ケンタとジュンとカヨちゃんの国

大森立嗣、2010。リトルモア絡みだと知って納得した。リトルモアの映画にはろくな映画がない。奇跡的に駄作を作りまくる才能は、カルト的なカタルシスも与えること無く、ただグダグダ。空中庭園とか東京タワーとかラブドガンとか、リトルモアが絡めば魔法をかけられたように駄作になる。この映画は脚本が最悪でシーンメイキングのくだぐだ感は素人が見ても驚いた。台詞がまたまた最悪で、モノローグ連発して説明説明説明でイントロデュースしていくような映画じゃないよ。そんな必要はない。でもこれは商業映画なのかそういうことをやラなきゃいけないのかね。今本当にこの2時間以上の映画を見た後悔だけで辛い。多部未華子のシーンなんて全部いらないじゃないかバカやろう。テイストとしては70年代の日本の映画。桃井かおりがカヨちゃんで・・てな具合。テーマも70年代っぽいよね。何か現代との接点があなりない。バカみたいにアップにするカメラには辟易したし、天候がコロコロ変わるのも変だったね。ロードムービーなんだからロードや、ロードからの風景にはこだわって欲しかった。どうもこの監督は親がいないとか仕事が底辺とか、障害者とか、そういうのをネガティブに捉えている。底辺の労働者は落伍者であると。障害者は行き場がないと。なんか被害者意識みたいに思えて腹が立ったね。少なくともこの映画に出てきた人達には行き場はあるんだよ。それくらいの社会ではある。
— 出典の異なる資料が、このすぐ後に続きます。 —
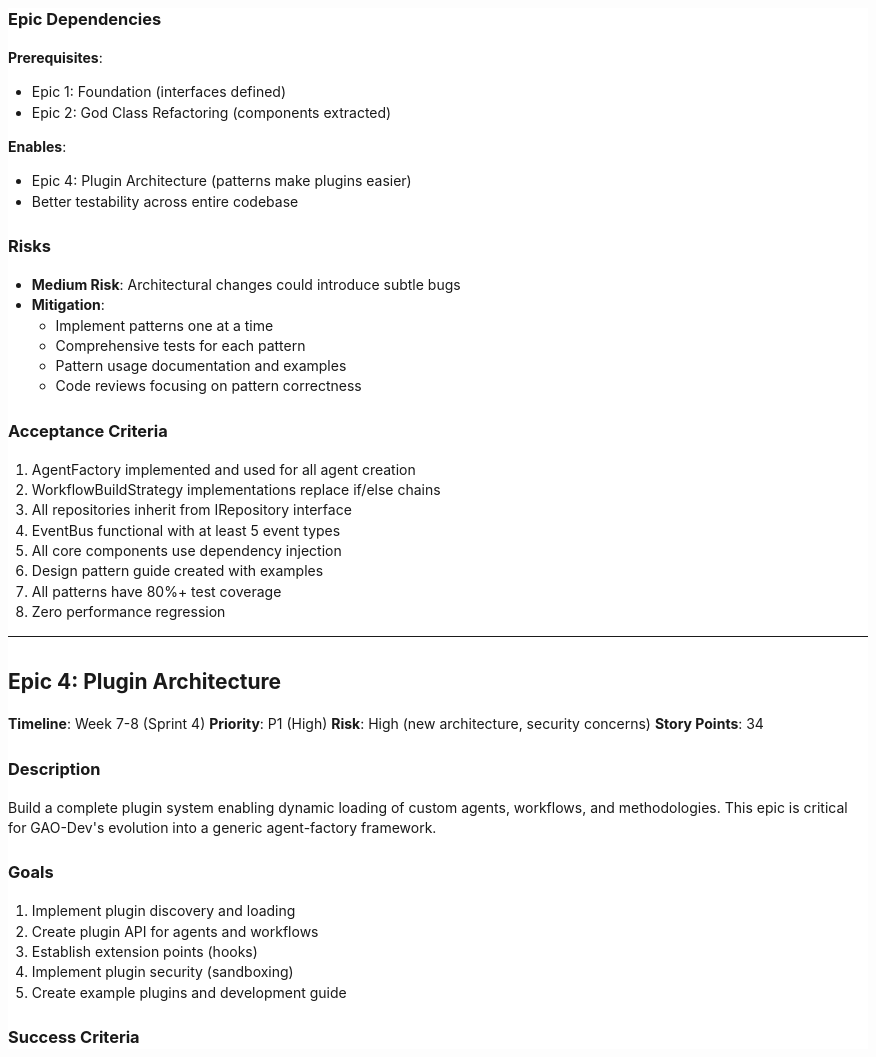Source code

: ### Epic Dependencies

**Prerequisites**:
- Epic 1: Foundation (interfaces defined)
- Epic 2: God Class Refactoring (components extracted)

**Enables**:
- Epic 4: Plugin Architecture (patterns make plugins easier)
- Better testability across entire codebase

### Risks

- **Medium Risk**: Architectural changes could introduce subtle bugs
- **Mitigation**:
  - Implement patterns one at a time
  - Comprehensive tests for each pattern
  - Pattern usage documentation and examples
  - Code reviews focusing on pattern correctness

### Acceptance Criteria

1. AgentFactory implemented and used for all agent creation
2. WorkflowBuildStrategy implementations replace if/else chains
3. All repositories inherit from IRepository interface
4. EventBus functional with at least 5 event types
5. All core components use dependency injection
6. Design pattern guide created with examples
7. All patterns have 80%+ test coverage
8. Zero performance regression

---

## Epic 4: Plugin Architecture

**Timeline**: Week 7-8 (Sprint 4)
**Priority**: P1 (High)
**Risk**: High (new architecture, security concerns)
**Story Points**: 34

### Description

Build a complete plugin system enabling dynamic loading of custom agents, workflows, and methodologies. This epic is critical for GAO-Dev's evolution into a generic agent-factory framework.

### Goals

1. Implement plugin discovery and loading
2. Create plugin API for agents and workflows
3. Establish extension points (hooks)
4. Implement plugin security (sandboxing)
5. Create example plugins and development guide

### Success Criteria
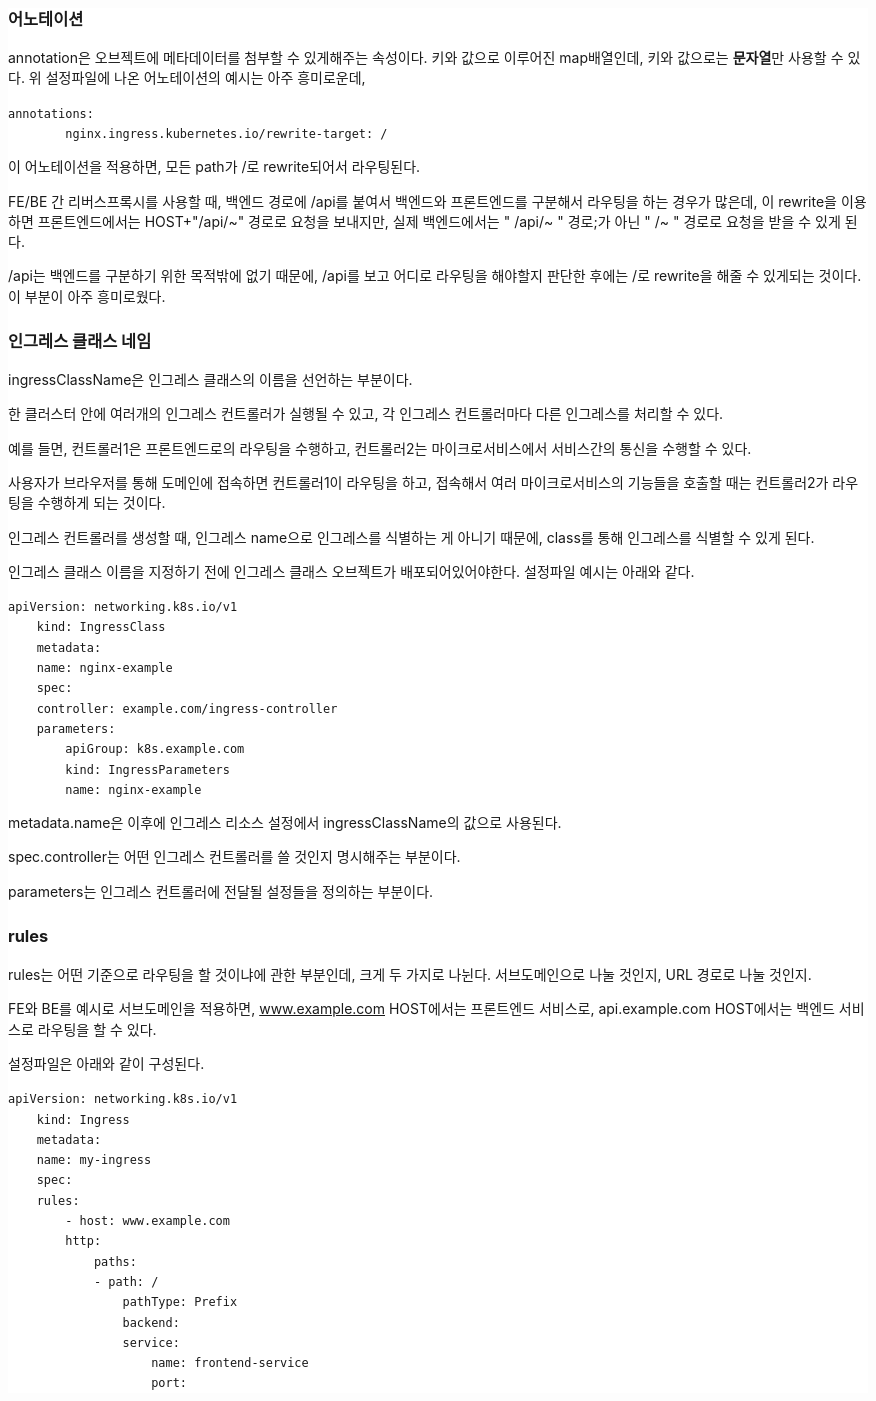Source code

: ### 어노테이션

annotation은 오브젝트에 메타데이터를 첨부할 수 있게해주는 속성이다. 키와 값으로 이루어진 map배열인데, 키와 값으로는 **문자열**만 사용할 수 있다. 위 설정파일에 나온 어노테이션의 예시는 아주 흥미로운데,

    annotations:
            nginx.ingress.kubernetes.io/rewrite-target: /

이 어노테이션을 적용하면, 모든 path가 /로 rewrite되어서 라우팅된다.

FE/BE 간 리버스프록시를 사용할 때, 백엔드 경로에 /api를 붙여서 백엔드와 프론트엔드를 구분해서 라우팅을 하는 경우가 많은데, 이 rewrite을 이용하면 프론트엔드에서는 HOST+\"/api/~\" 경로로 요청을 보내지만, 실제 백엔드에서는 \" /api/~ \" 경로;가 아닌 \" /~ \" 경로로 요청을 받을 수 있게 된다.

/api는 백엔드를 구분하기 위한 목적밖에 없기 때문에, /api를 보고 어디로 라우팅을 해야할지 판단한 후에는 /로 rewrite을 해줄 수 있게되는 것이다. 이 부분이 아주 흥미로웠다.

### 인그레스 클래스 네임

ingressClassName은 인그레스 클래스의 이름을 선언하는 부분이다. 

한 클러스터 안에 여러개의 인그레스 컨트롤러가 실행될 수 있고, 각 인그레스 컨트롤러마다 다른 인그레스를 처리할 수 있다. 

예를 들면, 컨트롤러1은 프론트엔드로의 라우팅을 수행하고, 컨트롤러2는 마이크로서비스에서 서비스간의 통신을 수행할 수 있다. 

사용자가 브라우저를 통해 도메인에 접속하면 컨트롤러1이 라우팅을 하고, 접속해서 여러 마이크로서비스의 기능들을 호출할 때는 컨트롤러2가 라우팅을 수행하게 되는 것이다.

인그레스 컨트롤러를 생성할 때, 인그레스 name으로 인그레스를 식별하는 게 아니기 때문에, class를 통해 인그레스를 식별할 수 있게 된다.

인그레스 클래스 이름을 지정하기 전에 인그레스 클래스 오브젝트가 배포되어있어야한다. 설정파일 예시는 아래와 같다.

    apiVersion: networking.k8s.io/v1
        kind: IngressClass
        metadata:
        name: nginx-example
        spec:
        controller: example.com/ingress-controller
        parameters:
            apiGroup: k8s.example.com
            kind: IngressParameters
            name: nginx-example

metadata.name은 이후에 인그레스 리소스 설정에서 ingressClassName의 값으로 사용된다.

spec.controller는 어떤 인그레스 컨트롤러를 쓸 것인지 명시해주는 부분이다.

parameters는 인그레스 컨트롤러에 전달될 설정들을 정의하는 부분이다.

### rules

rules는 어떤 기준으로 라우팅을 할 것이냐에 관한 부분인데, 크게 두 가지로 나뉜다. 서브도메인으로 나눌 것인지, URL 경로로 나눌 것인지. 

FE와 BE를 예시로 서브도메인을 적용하면, www.example.com HOST에서는 프론트엔드 서비스로, api.example.com HOST에서는 백엔드 서비스로 라우팅을 할 수 있다.

설정파일은 아래와 같이 구성된다.

    apiVersion: networking.k8s.io/v1
        kind: Ingress
        metadata:
        name: my-ingress
        spec:
        rules:
            - host: www.example.com
            http:
                paths:
                - path: /
                    pathType: Prefix
                    backend:
                    service:
                        name: frontend-service
                        port:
これくらいは分かってんだろうけど、何せ大森は映画を作るのが下手だから伝わりにくい。最近リ・サンイル悪人見たけど、つまらなかったけど、リ・サンイルは映画作るの上手だよ。才能とスキルが大森とは違う。あと刑務所のシーンの録音。ケンタがしゃべる時の切り替え。あんな録音はプロの仕事ではない。プロダクションとしては才能の無い人達ばかりでくだらない映画になった。あとは役者だけれど、台詞がダメだからどうも分からなかった。ケンタとジュンが喋るときに何回か片側前に一人。反対側後ろに一人。それを斜めから撮っていた。もの凄くダサい構図。それが分からないセンスの無さ。もう腹立たしさにも程がある。テーマは、何かをぶち壊せば、新しい世界が見えてくるんじゃないか。ということだけど、実際には同じ事の繰り返しだということ。はつりにも象徴されることだよね。壁を削ってもまた壁みたいな。でもね、一番の問題はこの映画自体がぶち壊してないんだよね。もっとぶっ壊れた映画を撮ってもらわないと、同じ事を繰り返す強度が無い。本気でぶち壊れた映画を作って、またぶち壊していくのがこの映画のテーマにおける、この映画自体の大森の回答のはず。それが全く出来ていないから、大森立嗣にはぶち壊れてもらいたいね。そうしないと仕事なくなるよ。